Law Schools Are Cutting Tuition … Even More

Valparaiso Law

Valparaiso Law School Suspends Admission For Fall Of 2018

Valparaiso University Law School is no longer admitting new students for the fall of 2018.
The Indiana private school announced Thursday that the university is continuing to “explore alternative possibilities related to the severe financial challenges facing its Law School.” These include the possibility of merging Valparaiso Law School with another law school or relocating the law school to a region that may attract more demand.
“This has been a very difficult decision,” said Frederick G. Kraegel, Chairman of the Board of Directors of Valparaiso University. “As the need for legal education continues to be challenged, we have taken numerous actions during the last several years to try to stabilize the law school’s financial situation. Actions have included a reduction in employment levels last year in an attempt to align the school’s faculty and staff to its decreased student population. Despite these efforts, it is highly unlikely that the law school’s operations will achieve financial stability.”
Enrollment Fallout
Inside Higher Ed reports that the law school has been struggling to enroll enough students.
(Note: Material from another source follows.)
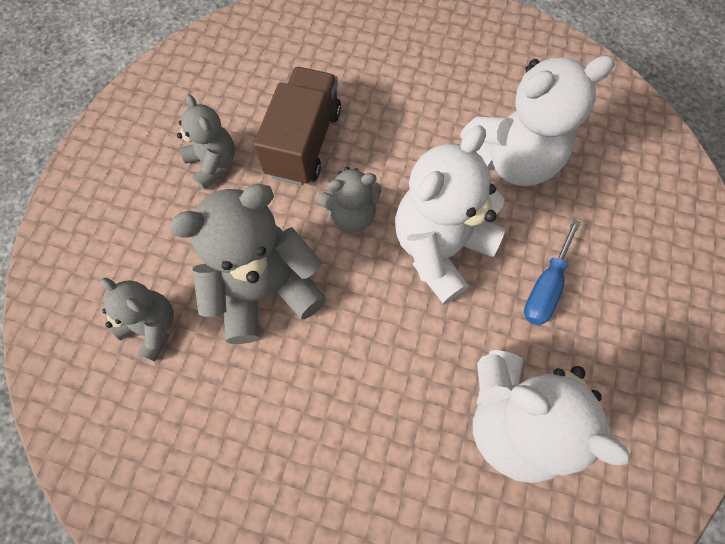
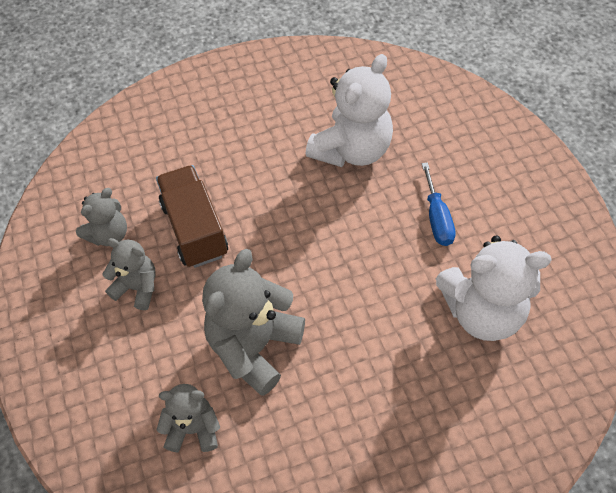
camera: 35 degrees left, 10 degrees down
grey teddy bear [317,167,381,233] -> grey teddy bear moved to [76,188,127,246]
white teddy bear [395,125,506,304] -> none

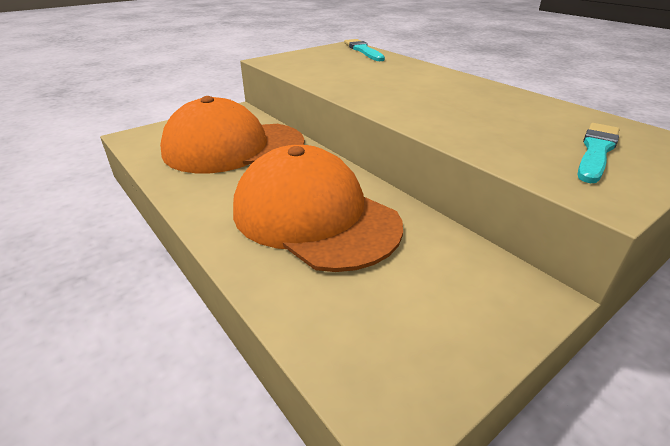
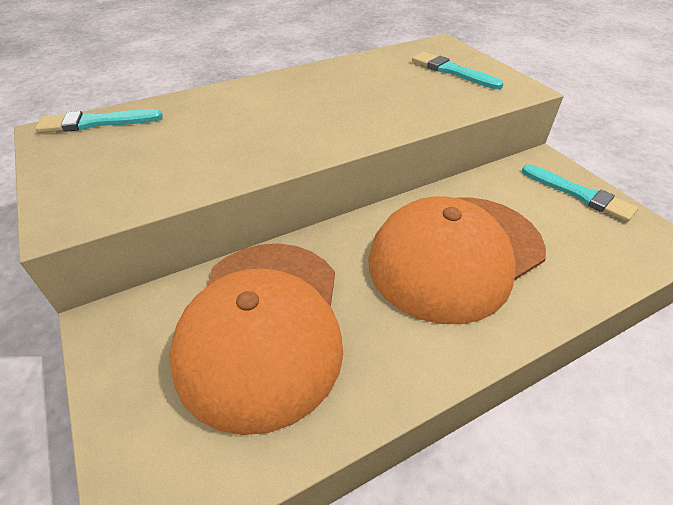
camera: 80 degrees left, 10 degrees up
none -> turquoise brush [522,164,638,222]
Only 29 new students enrolled this fall, down from more than 200 since 2013.
Recently, Whittier College announced it would close its law school officially following slumping enrollment. But, Valparaiso president Mark A. Heckler, says Valparaiso isn’t following the lead of Whittier. “We have a 138-year tradition and very strong people,” Heckler says.
Geographical demand
The university is currently facing geographic challenges in bringing demand to the law program. According to Inside Higher Ed, the law school is among four in the state of Indiana. Because Valparaiso is located in northwest Indiana, it competes directly with the Chicago law school market.
Kraegel says the university’s legacy will continue to carry on, despite the changes to the law school.
“We are focused on ensuring fair and reasonable treatment of those impacted by this decision through an orderly and carefully considered process,” he says. “These financial circumstances do not diminish the Law School’s proud legacy of more than 130 years and the thousands of successful law graduates who lead and serve around the world.”